Allah’ın insanı ve varlığı yarattığında onları kendi başlarına bırakmadığı, cümlenin malumudur. Hz. Adem’den (a.s.) Peygamber Efendimize (s.a.v.) kadar adını bildiğimiz bilmediğimiz bütün peygamberler insanın inanç ihtiyacının sağlıklı ve doğru bir asla dayanması gerektiğini anlatmışlar, hatırlatmışlardır. Bunun sebebi, insanın inançsız yapamıyor oluşudur. Bir varlık olarak insan, beslenmeye ihtiyaç duyduğu gibi inanmaya da ihtiyaç duyar. Bu ihtiyaç, bir biçimde giderilir; ya ilahi olana inanır insan ya da o ilahın yarattığı bir varlığa. İnsanlık tarihi, bu konuda sonsuz örnekle doludur.
İnsanlık son üç yüzyılda dinden büyük kopuşlar yaşadı. Dinden kopuşlar yaşandı yaşanmasına da inançtan kopulamadı. Çünkü insan, inanan varlıktır; inanma ihtiyacında olan bir varlık. Bu sebepten İslam’dan, Hıristiyanlık’tan vb. dinlerden uzaklaşanlar, ayrılanlar inançsız yaşayamadıkları için o boşluğu başka inançlarla doldurmaya çalıştılar. Çünkü tabiat boşluk kabul etmezdi. İnançsız olunamayacağı, aynelyakin görülmüş oldu.
Modern hayat insana inançsızlığı dayatırken, onu savunmasız bırakmış, gücünü kuvvetini kırmıştır. Sosyal ve psikolojik sorunların temelinde, arka planında bu durum yatmaktadır. Dünyanın doğusundan batısına, kuzeyinden güneyine, Müslümanından Hıristiyanına, eğitimlisinden eğitimsizine, şehirlisinden köylüsüne modernizme, onun hayat ve düşünce tarzına muhatap her toplum, üzerine tuz dökülmüş buz misali çözülmüştür, dağılmıştır. Dergimiz İnsicam, bu sayısında son zamanlarda iyice artan farklı ve değişik inanç ve yaşayış arayışlarını, bunların biçimlerini, sebeplerini, yol açtığı sorunları dosya konusu olarak işlemeye çalıştı. Umarız ki, siz kıymetli okuyucularımız için müfîd bir dosya olmuştur.

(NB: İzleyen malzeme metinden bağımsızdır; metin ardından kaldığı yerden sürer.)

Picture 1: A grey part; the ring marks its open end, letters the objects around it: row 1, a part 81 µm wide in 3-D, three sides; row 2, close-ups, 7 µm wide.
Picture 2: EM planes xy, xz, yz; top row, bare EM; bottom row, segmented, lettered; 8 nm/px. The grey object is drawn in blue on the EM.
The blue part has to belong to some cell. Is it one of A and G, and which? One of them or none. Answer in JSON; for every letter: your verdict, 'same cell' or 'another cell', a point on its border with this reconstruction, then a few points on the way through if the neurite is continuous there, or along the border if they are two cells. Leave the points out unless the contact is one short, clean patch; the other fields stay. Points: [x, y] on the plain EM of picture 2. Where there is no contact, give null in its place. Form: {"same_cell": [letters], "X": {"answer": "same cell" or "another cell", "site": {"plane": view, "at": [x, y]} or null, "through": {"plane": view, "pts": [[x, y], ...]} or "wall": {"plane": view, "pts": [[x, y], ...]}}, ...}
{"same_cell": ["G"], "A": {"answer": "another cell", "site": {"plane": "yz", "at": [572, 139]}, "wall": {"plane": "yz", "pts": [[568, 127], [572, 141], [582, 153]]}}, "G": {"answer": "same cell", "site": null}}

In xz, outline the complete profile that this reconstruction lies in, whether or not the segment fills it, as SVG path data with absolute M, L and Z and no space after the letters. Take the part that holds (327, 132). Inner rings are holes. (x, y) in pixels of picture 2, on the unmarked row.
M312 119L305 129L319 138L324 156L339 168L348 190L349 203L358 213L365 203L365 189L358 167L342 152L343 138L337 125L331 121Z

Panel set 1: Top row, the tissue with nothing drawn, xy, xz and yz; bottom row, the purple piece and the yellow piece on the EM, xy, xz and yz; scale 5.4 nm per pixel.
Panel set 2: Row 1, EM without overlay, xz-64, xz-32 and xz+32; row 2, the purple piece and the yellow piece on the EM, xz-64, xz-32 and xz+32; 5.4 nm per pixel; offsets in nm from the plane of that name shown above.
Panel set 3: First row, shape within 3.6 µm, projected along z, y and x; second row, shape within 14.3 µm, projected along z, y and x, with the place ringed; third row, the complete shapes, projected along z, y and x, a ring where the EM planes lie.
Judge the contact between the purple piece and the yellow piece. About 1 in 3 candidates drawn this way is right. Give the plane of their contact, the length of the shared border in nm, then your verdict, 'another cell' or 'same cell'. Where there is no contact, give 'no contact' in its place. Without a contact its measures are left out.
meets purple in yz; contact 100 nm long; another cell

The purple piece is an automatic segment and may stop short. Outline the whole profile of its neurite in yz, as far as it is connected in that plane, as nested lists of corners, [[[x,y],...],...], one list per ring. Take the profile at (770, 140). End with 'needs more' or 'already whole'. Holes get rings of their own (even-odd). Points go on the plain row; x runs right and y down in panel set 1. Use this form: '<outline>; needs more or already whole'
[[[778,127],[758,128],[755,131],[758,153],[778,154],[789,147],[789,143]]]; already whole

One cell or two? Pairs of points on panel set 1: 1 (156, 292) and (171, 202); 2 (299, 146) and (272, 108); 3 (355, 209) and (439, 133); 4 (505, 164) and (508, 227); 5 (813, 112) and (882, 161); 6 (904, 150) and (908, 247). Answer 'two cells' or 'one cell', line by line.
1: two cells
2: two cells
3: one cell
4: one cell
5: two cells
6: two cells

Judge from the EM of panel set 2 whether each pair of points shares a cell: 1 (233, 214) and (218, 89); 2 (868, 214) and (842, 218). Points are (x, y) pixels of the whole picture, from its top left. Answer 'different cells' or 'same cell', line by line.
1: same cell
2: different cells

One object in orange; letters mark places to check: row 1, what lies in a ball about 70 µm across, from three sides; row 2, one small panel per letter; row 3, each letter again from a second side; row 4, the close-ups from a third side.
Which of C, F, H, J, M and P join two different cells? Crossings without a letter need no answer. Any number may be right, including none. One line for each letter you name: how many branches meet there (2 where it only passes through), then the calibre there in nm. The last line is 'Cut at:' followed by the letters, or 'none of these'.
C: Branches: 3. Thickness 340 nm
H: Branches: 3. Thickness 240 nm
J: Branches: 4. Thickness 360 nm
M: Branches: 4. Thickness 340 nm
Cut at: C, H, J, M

Ekim ayında iki kişinin ölümü gündemin üst sıralarındaydı. Bunların ilki 7 Ekim 2023 Cumartesi günü başlayan Aksâ Tufanı’nın mimarı olarak bilinen, HAMAS’ın önde gelen ve üst düzey isimlerinden olan Yahya İbrahim Sinvâr’dı (16 Ekim 2024). Bir ekim günü (29 Ekim 1962) başlayan hayatı, aynı ayda güzel bir ölümle nihayete erdi. Dünya, onun er kişi olduğuna tanıklık etti. Müslümanca yaşadı, şehîd olmayı arzu etti, Allah Teâlâ Sinvâr’ın arzusunu gerçekleştirdi, onu katına şehîd olarak aldı. Rabbimiz Yahya komutanın şehadetini kabul etsin, onu Peygamber Efendimiz’e ve şehîdlerin efendisi Hz. Hamza’ya komşu kılsın, bizleri de şehadetine nâil eylesin.
Diğeri ise, yıllardır hizmetinde bulunduğu Amerika Birleşik Devletleri’nde yaşayan Fetullah Gülen’di (20 Ekim 2024). O, zaten bir ölüydü. Bu topraklara, bu ülkeye sırtını döndüğünde kendi ölümünü ilan etmişti. Milletimiz onu yaptığı ihanetlerle hatırlayacak; milletin parasını milletin aleyhine kullanarak, milletin evlatlarını millete silah çektirerek, nezahet, nezaket ve zarafet dini olan İslam’ı kirleterek, milletin ve ülkenin imkânlarını, gücünü, kuvvetini yıllardır boşa harcayarak yaptığı ihanetlerle. Ülkemizin ve milletimizin hiçbir hakkı helal olmasın! Onu Hayru’l-hâkimîn, Ahkemü’l-hâkimîn, Serîu’l-hisâb, Şedîdü’l-ıkâb olana havale ediyoruz.
Aralık sayımızda buluşmak üzere Hâdî olana; en doğruya, en güzele, en iyiye ulaştırana emanet olunuz.